Unnamed: 0,data size,training mse,validation mse
0,full,9.048134,10.372558
1,two features,49.47659,42.228256
2,small,8.616202e-27,436.726767


### 3.4 Questions
1. What is the validation MSE using all data? What is the difference between training and validation MSE?
1. How does the validation MSE and difference between training and validation change when only two columns are used? Provide values.
1. How does the validation MSE and difference between training and validation change when only 1% of the rows are used? Provide values.

*YOUR ANSWERS HERE*
1. The validation MSE using all data is **10.372558**. The difference between training and validation MSE is **-1.324424**.
2. The difference between training and validation MSE is **-37.280597**.
3. The difference between training and validation MSE is **-436.726767**.


## 4. Observations/Interpretation

Describe any pattern you see in the results. Relate your findings to what we discussed during lectures. Include data to justify your findings.


*ADD YOUR FINDINGS HERE*

The results from the Classification and Regression sections reveal a clear pattern. When utilizing all of the available data, the model's performance is consistently strong, with a minimal difference between training and validation accuracy/MSE. On the other hand, when only a limited portion of the data (1%) is used, the model struggles to learn the patterns in the data and fails to generalize well, resulting in a substantial discrepancy between the training and validation accuracy/MSE.
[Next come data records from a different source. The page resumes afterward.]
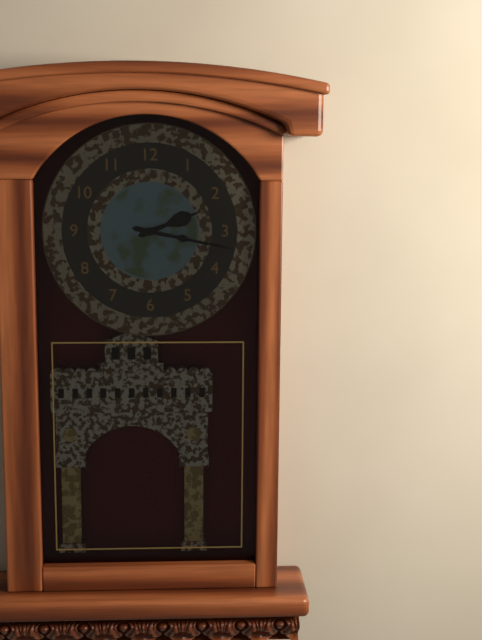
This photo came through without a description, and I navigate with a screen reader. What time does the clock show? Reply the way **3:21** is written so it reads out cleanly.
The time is **2:17**
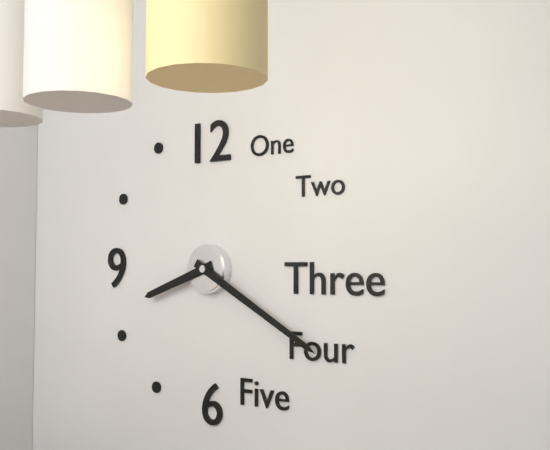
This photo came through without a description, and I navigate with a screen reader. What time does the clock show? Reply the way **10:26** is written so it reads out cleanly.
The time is **8:20**
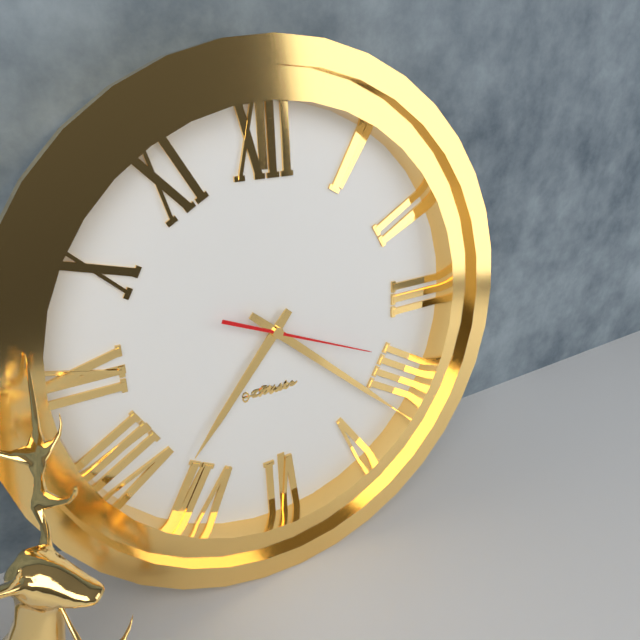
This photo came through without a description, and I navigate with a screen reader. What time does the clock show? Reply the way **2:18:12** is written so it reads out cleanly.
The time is **7:22:19**
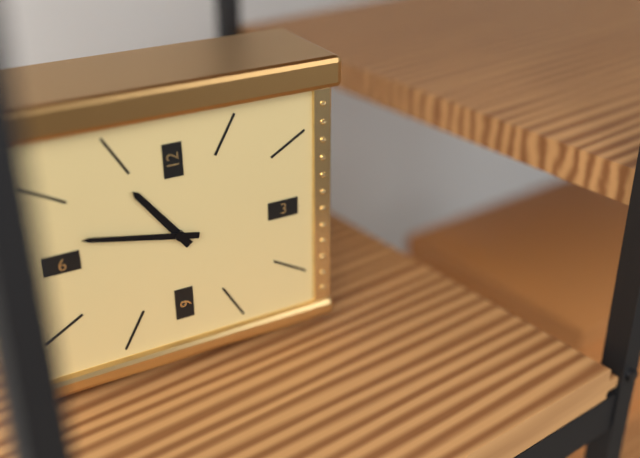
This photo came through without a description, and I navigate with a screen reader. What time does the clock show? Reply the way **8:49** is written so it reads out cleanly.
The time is **10:47**
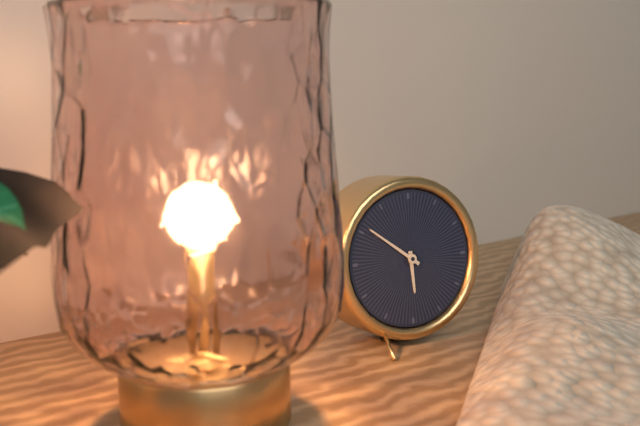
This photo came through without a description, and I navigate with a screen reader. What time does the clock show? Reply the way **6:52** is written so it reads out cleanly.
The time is **5:51**
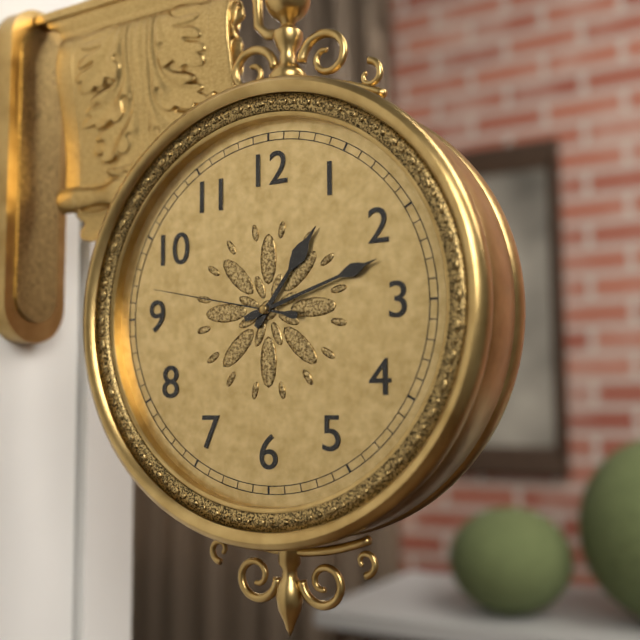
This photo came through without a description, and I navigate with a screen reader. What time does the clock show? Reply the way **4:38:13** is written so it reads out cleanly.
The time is **1:12:47**
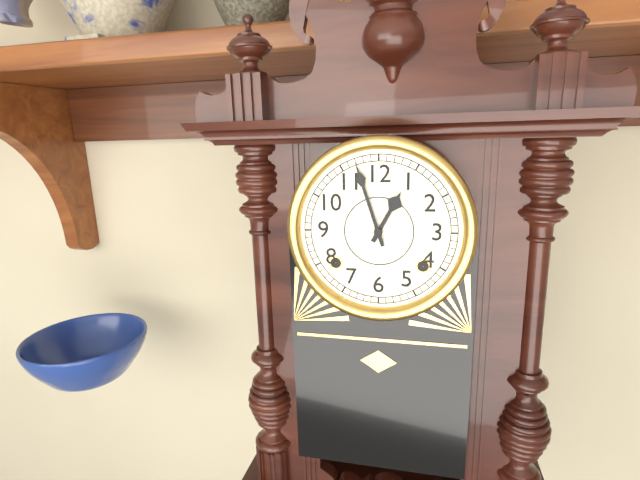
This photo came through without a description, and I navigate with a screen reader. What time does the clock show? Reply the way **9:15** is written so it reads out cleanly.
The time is **12:57**
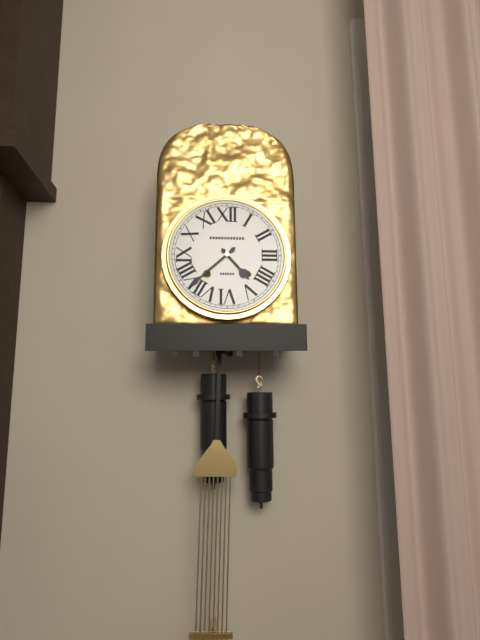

The data proves this claim since:
- The Logistic Regression model shows a difference of 0.016522 between training and validation accuracy with all data, and 0.1666667 with 1% of data.
- The Linear Regression model displays a difference of -1.324424 between training and validation MSE with all data, and -436.726767 with 1% of data.

## 5. Reflection
Include a sentence or two about:
- what you liked or disliked,
- found interesting, confusing, challangeing, motivating
while working on this assignment.


*ADD YOUR THOUGHTS HERE*

I enjoyed the process of creating my own Linear Regression and Logistic Regression models and using them to predict data. It was interesting to see how different data sizes affect the training and validation accuracy of the models.